As I said, if your definition of atheist doesn't include people like me, then it's useless to people like me.

you all claim not to operate on faith, yet in many cases you do.

And here's another area where we use different definitions. For me, faith is insufficiently supported belief. You keep claiming that others like me have faith, but I deny that I have unsupported beliefs, and you haven't named any. So, that unsupported claim of yours has been rejected. If you want to restore it, you'll need to identify unjustified beliefs I hold. And please try to reproduce my beliefs as I have stated them, not what you translate them into. I believe that you named my inclusion of the multiverse hypothesis as an example of belief by faith, a claim rebutted by simply restating my position and showing that it is not the one you named, that there is no belief beyond logical possibility, which possibility you cannot rebut.

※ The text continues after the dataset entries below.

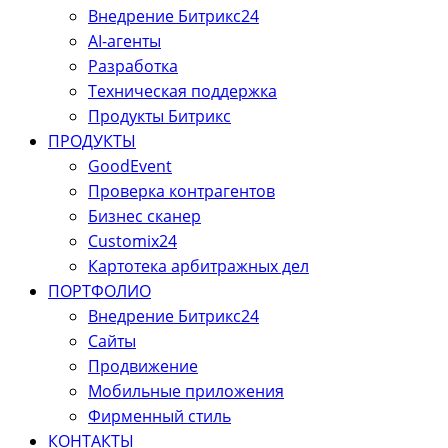
Внедрение Битрикс24
AI-агенты
Разработка
Техническая поддержка
Продукты Битрикс
ПРОДУКТЫ
GoodEvent
Проверка контрагентов
Бизнес сканер
Customix24
Картотека арбитражных дел
ПОРТФОЛИО
Внедрение Битрикс24
Сайты
Продвижение
Мобильные приложения
Фирменный стиль
КОНТАКТЫ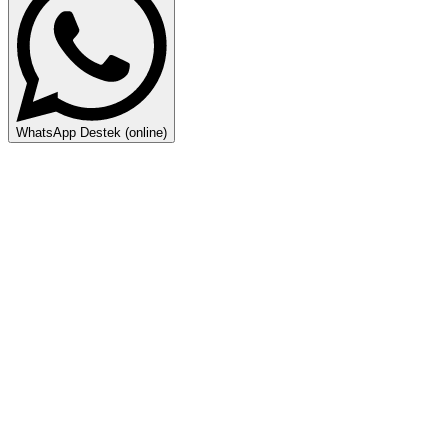
WhatsApp Destek (online)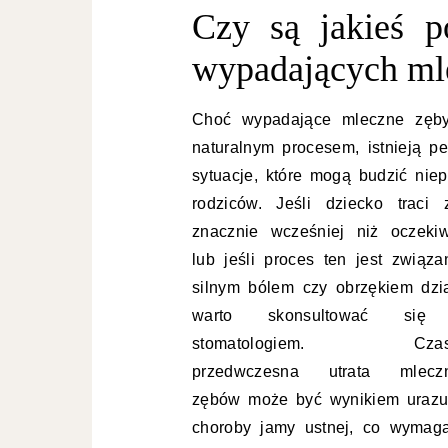
Czy są jakieś 
wypadających ml
Choć wypadające mleczne zęb
naturalnym procesem, istnieją p
sytuacje, które mogą budzić niep
rodziców. Jeśli dziecko traci 
znacznie wcześniej niż oczeki
lub jeśli proces ten jest związa
silnym bólem czy obrzękiem dzią
warto skonsultować się
stomatologiem. Czas
przedwczesna utrata mlecz
zębów może być wynikiem urazu
choroby jamy ustnej, co wymaga 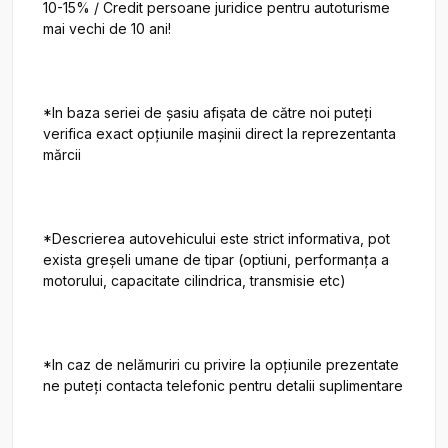
10-15% / Credit persoane juridice pentru autoturisme 
mai vechi de 10 ani!

*In baza seriei de șasiu afișata de către noi puteți 
verifica exact opțiunile mașinii direct la reprezentanta 
mărcii

*Descrierea autovehicului este strict informativa, pot 
exista greșeli umane de tipar (optiuni, performanța a 
motorului, capacitate cilindrica, transmisie etc)

*In caz de nelămuriri cu privire la opțiunile prezentate 
ne puteți contacta telefonic pentru detalii suplimentare
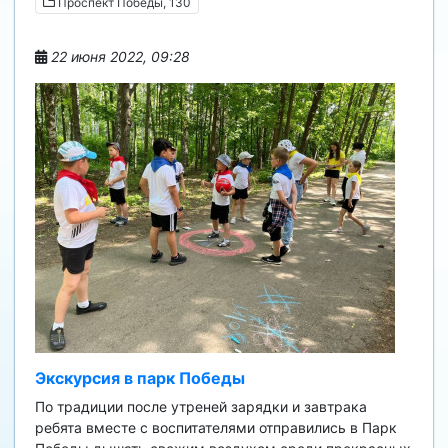
Проспект Победы, 130
22 июня 2022, 09:28
Экскурсия в парк Победы
По традиции после утреней зарядки и завтрака
ребята вместе с воспитателями отправились в Парк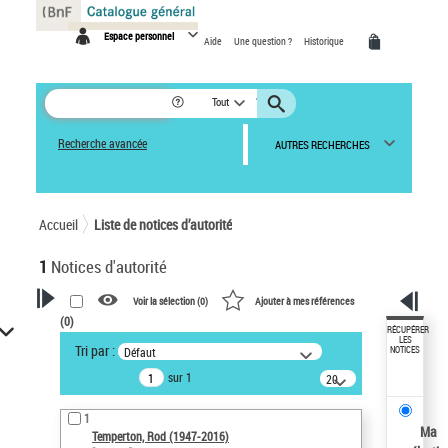
Panneau de gestion des cookies
Espace personnel
Aide
Une question ?
Historique
Tout
Recherche avancée
AUTRES RECHERCHES
Accueil
Liste de notices d’autorité
1
Notices d'autorité
Voir la sélection (
0
)
Ajouter à mes références
(
0
)
VOTRE RECHERCHE
RÉCUPÉRER
LES
Tri par :
Défaut
NOTICES
Recherche avancée dans les
sur 1
notices d’autorité
20
résultats/page
Œuvres liées à l'auteur :
1
Temperton, Rod (1947-2016)
Ma
Temperton, Rod (1947-2016)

Why? Because the idea was correct, and as such, cannot be successfully rebutted. Only a flawed argument or claim can be successfully rebutted.

So if someone tells you God changed them you just assume they are lying? People who have suddenly been freed from lifelong addiction? That's more than willpower.

I quit smoking and Christianity using willpower alone. Neither was quick, easy, or comfortable.

And no, I didn't assume you were lying when you said that you experienced God. I told you my read on that - you were likely misunderstanding your mental state as I had also once done. You disagreed, but you could neither rebut the idea nor support your claim that what you sensed was a god, so your disagreement had no persuasive power.

No, more likely they just decided to reject what they once accepted as true. That doesn't make it untrue. They were not necessarily mistaken, they just rebelled. Belief is a choice.

Rebelled? No, I had new evidence that showed me that I had made that error. At that point, I could no longer justify suspending disbelief, which I had done to give the religion time to make sense and demonstrate that it was the true religion and its god the true god.

Choice? Once back into critical thinking mode, which hardly can be described as rebellion, having seen the new evidence against belief, I had no choice but to not believe.
 

Sheldon

Veteran Member
You don't understand why those things are outside the realm of science?
All non existent things are outside the the realm of science, to be fair. So if you're going to make the assertion they belong in that group, it isn't a cogent argument for them existing, quite the opposite, you're just right back to having no objective for them, and you've just demonstrated they share a major characteristic with all non existent things, which is (some) evidence that they might not exist.
 

Sheldon

Veteran Member
It means we both have belief systems.... but you claim you have facts.

Nope, wrong again. It means what is freely asserted can be freely dismissed. If i assert to believe anything as fact, but without any objective evidence, as you keep doing, then please do quote an example?